Uzun süredir birlikte olan çiftlere tavsiyelerde bulunan Hattat şöyle konuştu:
“İlişki sorunları mutlaka hastayı ve partnerini psikolojik olarak etkiliyor. Belirli bir monotonluğa ve rutine girerek özen göstermeyi unutmak en önemli nedenler arasında. Çoğu çift, ilişkilerinde yavaş yavaş birbirinden kopuyor ve yeniden bağlanmaları gerekiyor. Aslında salgıladığınız dopamin ve oksitosin gibi hormonlar sizi bir arada tutan kelepçeler gibidir. Ancak, 5-7 yılın ardından hormonlar azalıp da bu bağlar açıldıkça, evliliğinizi sürekli olarak yeniden keşfetmeniz gerekiyor ve bu fikirleri eşlerimizle paylaşmamız da çok önemli. Vakitsizlik ve ilişkilerde yaşanan günlük sorunların ilişkinin genel gidişatına büyük etkisi olduğunu düşünüyoruz. Bu çiftlerde dokunma, öpüşme ve diğer fiziksel yakınlaşmalar da son buluyor. Eşler birbirlerinden duygusal olarak ta uzaklaşıyor. Genellikle eşlerden biri sorunu geçici bir durum gibi algılıyor. ‘Çok stresli, çok çalışıyor’ gibi bahaneler buluyor. Ama bir süre sonra öyle olmadığını görünce huzursuzluk duymaya başlıyor. Evlilik mekanik bir hal alıyor. Arkadaşlık da bitiyor. Öfke duygularıyla birlikte duygusal boşanma süreci geliyor.

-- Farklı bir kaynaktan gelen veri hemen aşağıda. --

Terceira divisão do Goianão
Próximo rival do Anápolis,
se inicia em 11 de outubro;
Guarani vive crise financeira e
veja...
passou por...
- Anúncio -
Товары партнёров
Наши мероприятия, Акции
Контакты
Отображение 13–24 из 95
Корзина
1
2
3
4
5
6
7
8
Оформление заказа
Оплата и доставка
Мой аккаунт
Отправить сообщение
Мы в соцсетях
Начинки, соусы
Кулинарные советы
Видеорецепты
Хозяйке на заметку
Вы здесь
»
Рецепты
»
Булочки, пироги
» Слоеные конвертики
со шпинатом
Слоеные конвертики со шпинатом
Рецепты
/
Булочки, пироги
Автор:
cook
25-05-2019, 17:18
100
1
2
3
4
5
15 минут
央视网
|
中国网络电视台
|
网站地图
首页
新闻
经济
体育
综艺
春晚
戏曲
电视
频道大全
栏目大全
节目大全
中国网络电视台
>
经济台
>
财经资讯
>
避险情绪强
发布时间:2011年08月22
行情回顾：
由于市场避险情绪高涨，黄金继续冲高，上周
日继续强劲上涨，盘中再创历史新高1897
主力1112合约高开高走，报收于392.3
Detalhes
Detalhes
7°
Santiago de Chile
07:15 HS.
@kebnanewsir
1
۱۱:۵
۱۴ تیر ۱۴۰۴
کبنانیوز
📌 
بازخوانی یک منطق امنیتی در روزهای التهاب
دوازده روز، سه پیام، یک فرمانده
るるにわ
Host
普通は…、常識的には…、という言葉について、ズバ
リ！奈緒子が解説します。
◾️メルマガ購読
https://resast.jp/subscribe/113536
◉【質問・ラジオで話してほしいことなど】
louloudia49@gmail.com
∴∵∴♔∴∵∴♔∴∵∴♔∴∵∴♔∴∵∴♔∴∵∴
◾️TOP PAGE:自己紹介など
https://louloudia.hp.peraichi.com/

Çiftler arasındaki iletişim eksikliği sorunların giderek büyümesine ve ilişki kalitesinin zamanla daha da azalmasına neden oluyor. Erkeklerde genelde ilişkisel bir sorun yaşadığında utanç, endişe, gibi sebeplerle eşinden uzaklaşma görüyoruz. Kadında bu durumda cazibesini yitirmiş hissediyor veya eşinin kendisini aldattığını düşünüyor. Oysaki yapılan araştırmalar gösteriyor ki çiftlerin iletişimi ne kadar samimi ve açık olursa bu sorunların tedavi edilme oranı o kadar yükseliyor. Bu nedenle biz ilişki sorunu yaşayan hastalarımızı eşleriyle birlikte görüp ortak bir tedavi planı oluşturuyoruz”
“ÇİFTLER YAŞADIKLARI SORUNLARI DOĞALLAŞTIRIYOR”
Çiftlerin yaşadıkları sorunları doğallaştırabildiğini ifade eden Hattat, en sık yapılan doğallaştırma çabalarını ise şöyle sıraladı:
“Gün sonunda o kadar yorgun oluyorum eşime karşı hiç ilgim olmuyor
Eşim benim kadar yoğun çalışsaydı, neden kendisi ile ilgilenmediğimi anlardı
Çocuklar sürekli çevremize olduğundan ikili bir iletişim için yer ve zaman uygun olmuyor
Eşim bana karşı daha nazik olsaydı belki hala ilgimi çekerdi
Aklımda başka bir sürü konu var, eşim benim için önemli değil.”
Çiftlerin ortak yaşam kalitesi açısından yaşadıkları sorunları birbirleriyle paylaşmaları ve mutlaka bir uzmana başvurmaları gerektiğini söyleyen Hattat, “İlişkimizi, birbirimize iltifatlar etmek, özel buluşmalar ayarlamak (bu tür davranışlar büyük problemlerin ortaya çıkmasını önleyebiliyor) gibi detaylara daha çok dikkat ederek güçlendirebiliriz” önerisinde bulundu.